Task A →
Quote the post on happiness, everything from "Recently on the" down to "those we love.".
Task B →
Using the post on happiness, mark each statement yes or no and back it with the deciding words quoted from the post: (i) The daughter said she typed the card on her typewriter. (ii) The people in the experiment were told to live for a week as if their time was short. (iii) One of the men traveled to visit his extended family.

Exercise passage →
=== Section Start ===

A Ten-year-old's Guide to Being Happy

I found this card on my daughter’s desk:

            I asked her where she got it, and she said she wrote it.  I read it again.  She is almost ten years old. “Really?  You made this up?”
            “Yep. I typed it on my typewriter.”

            Recently on the Today show, I saw a segment about the pursuit of happiness.  Experts weighed in and “ordinary” people were asked to participate in an experiment.  For three days they were told to live as if their time was short – as if those were their last three days on this earth.  One woman went crab hunting, something she had never done before.  Another woman went boating – an activity she enjoyed but had little time for.  And one of the men traveled to visit his extended family.  All of them reported feeling somewhat happier after their three-day mini-vacations, and the conclusion was that if we want to attain happiness, we should look closely at our short term choices and make time for things we enjoy, for adventure, and for quality time with those we love.

=== Section End ===

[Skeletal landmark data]
=== Section Start ===

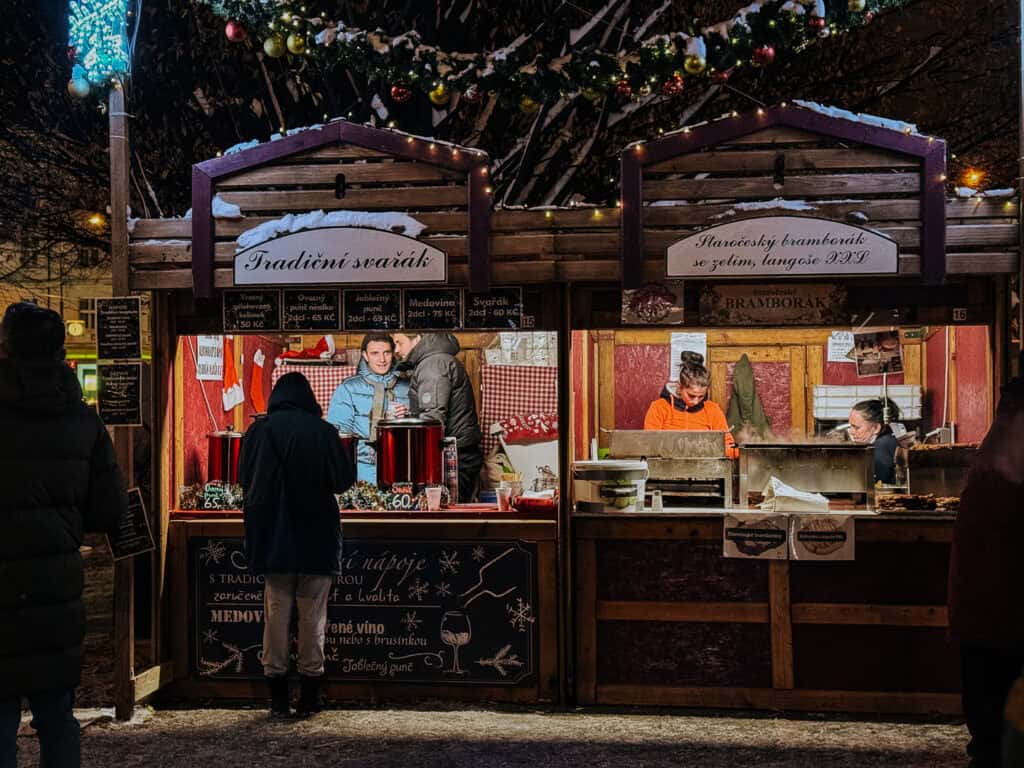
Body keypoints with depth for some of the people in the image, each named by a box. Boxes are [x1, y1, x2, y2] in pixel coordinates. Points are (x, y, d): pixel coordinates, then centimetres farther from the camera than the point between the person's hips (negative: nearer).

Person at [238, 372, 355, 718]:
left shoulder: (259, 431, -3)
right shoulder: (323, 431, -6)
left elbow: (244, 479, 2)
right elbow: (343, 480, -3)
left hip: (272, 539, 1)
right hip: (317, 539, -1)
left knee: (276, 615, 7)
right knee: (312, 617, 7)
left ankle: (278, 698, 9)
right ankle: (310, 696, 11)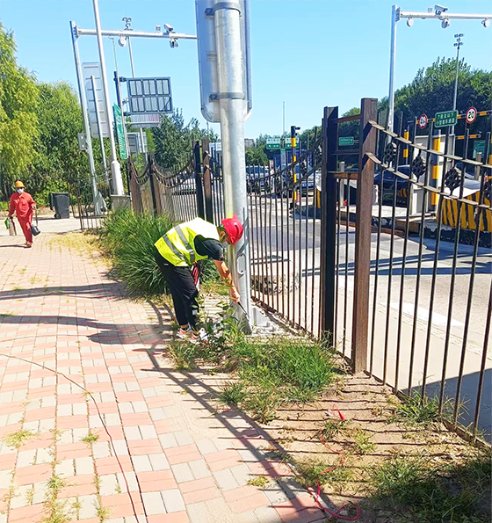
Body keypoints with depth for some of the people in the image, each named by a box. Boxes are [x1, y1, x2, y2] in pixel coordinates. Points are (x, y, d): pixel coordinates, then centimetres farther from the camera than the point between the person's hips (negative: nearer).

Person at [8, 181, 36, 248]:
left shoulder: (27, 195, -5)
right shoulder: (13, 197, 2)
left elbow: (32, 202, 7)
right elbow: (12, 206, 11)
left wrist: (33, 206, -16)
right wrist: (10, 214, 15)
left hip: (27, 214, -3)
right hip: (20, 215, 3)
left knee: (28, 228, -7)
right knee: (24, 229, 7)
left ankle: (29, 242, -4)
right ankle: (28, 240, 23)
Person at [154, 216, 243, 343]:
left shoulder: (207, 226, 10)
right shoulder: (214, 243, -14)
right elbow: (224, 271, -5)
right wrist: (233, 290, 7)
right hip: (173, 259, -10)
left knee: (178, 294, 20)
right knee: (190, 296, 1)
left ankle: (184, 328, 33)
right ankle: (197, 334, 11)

=== Section End ===

Expected output A →
Recently on the Today show, I saw a segment about the pursuit of happiness.  Experts weighed in and “ordinary” people were asked to participate in an experiment.  For three days they were told to live as if their time was short – as if those were their last three days on this earth.  One woman went crab hunting, something she had never done before.  Another woman went boating – an activity she enjoyed but had little time for.  And one of the men traveled to visit his extended family.  All of them reported feeling somewhat happier after their three-day mini-vacations, and the conclusion was that if we want to attain happiness, we should look closely at our short term choices and make time for things we enjoy, for adventure, and for quality time with those we love.

Expected output B →
(i) Yes: "Yep. I typed it on my typewriter."
(ii) No: "For three days they were told to live as if their time was short"
(iii) Yes: "And one of the men traveled to visit his extended family."